Dataset records:
────

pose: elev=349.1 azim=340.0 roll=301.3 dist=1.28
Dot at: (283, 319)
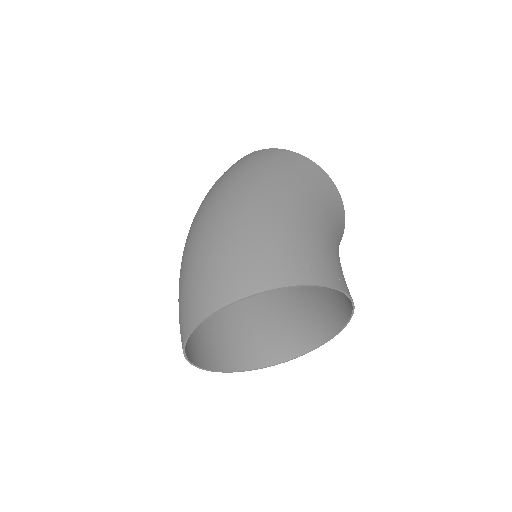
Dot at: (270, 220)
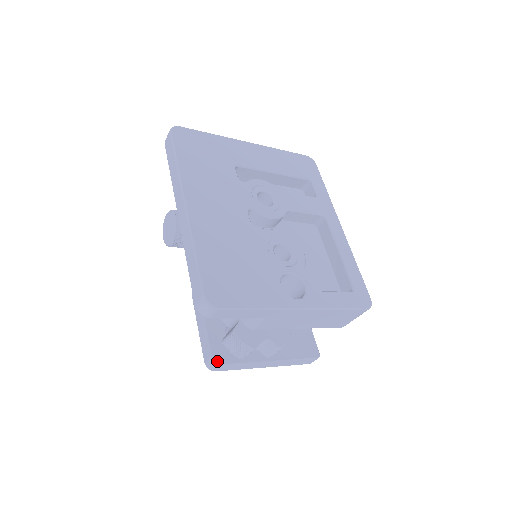
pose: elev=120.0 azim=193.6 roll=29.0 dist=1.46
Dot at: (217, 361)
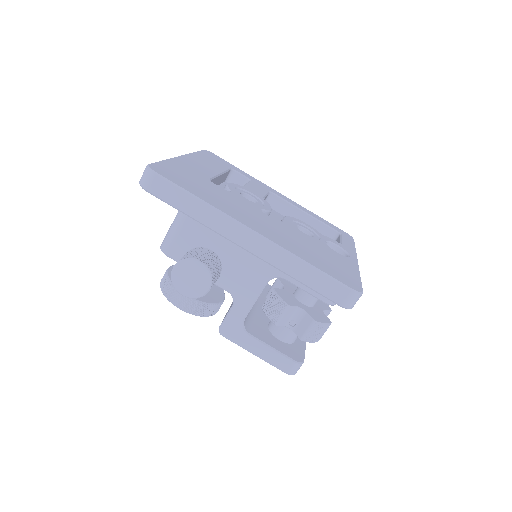
Dot at: (300, 361)
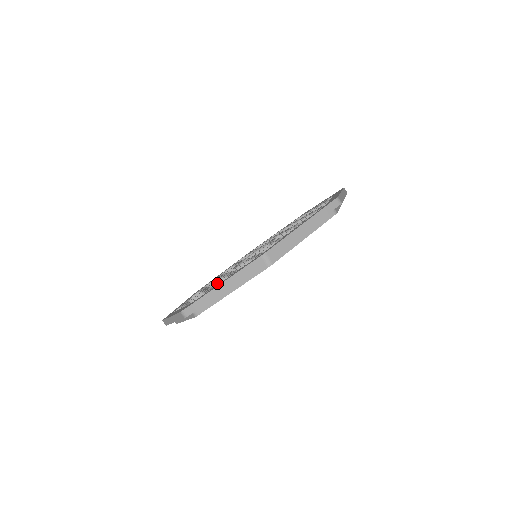
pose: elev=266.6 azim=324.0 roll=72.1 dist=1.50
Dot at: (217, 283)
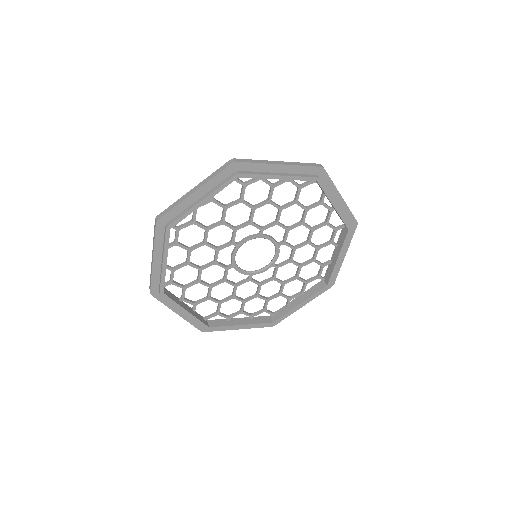
Dot at: (246, 201)
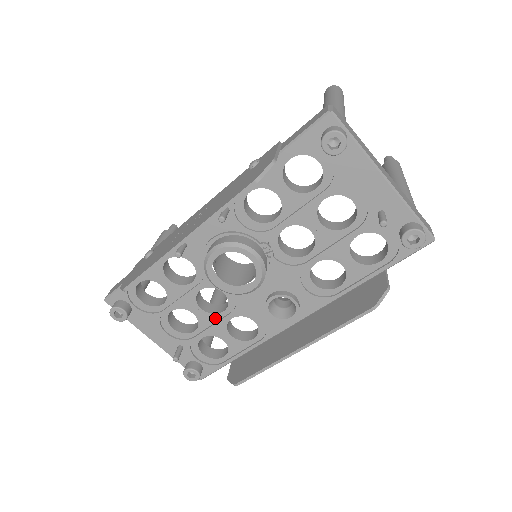
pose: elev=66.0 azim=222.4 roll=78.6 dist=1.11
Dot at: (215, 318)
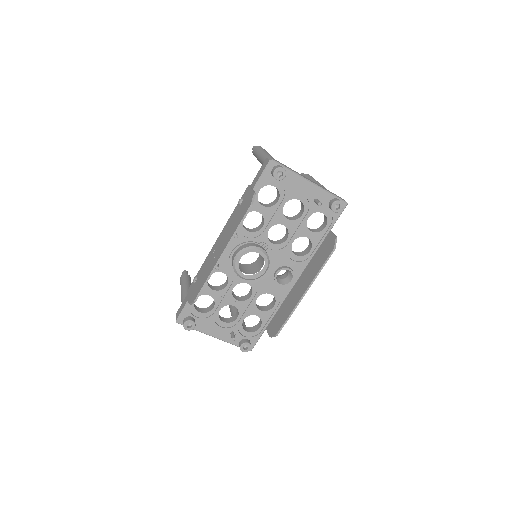
Dot at: (247, 303)
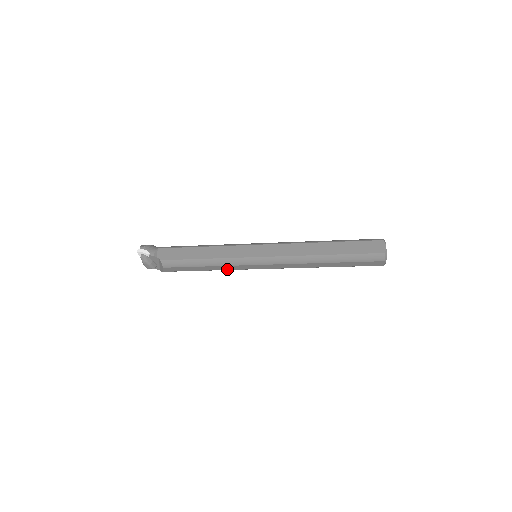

────

Copy out every line of the records above word for word, leaving out the pictures.

pose: elev=349.1 azim=340.0 roll=301.3 dist=1.28
Dot at: (283, 319)
Dot at: (270, 220)
pose: elev=120.0 azim=193.6 roll=29.0 dist=1.46
Dot at: (217, 361)
Dot at: (300, 361)
pose: elev=266.6 azim=324.0 roll=72.1 dist=1.50
Dot at: (217, 283)
Dot at: (246, 201)
pose: elev=66.0 azim=222.4 roll=78.6 dist=1.11
Dot at: (215, 318)
Dot at: (247, 303)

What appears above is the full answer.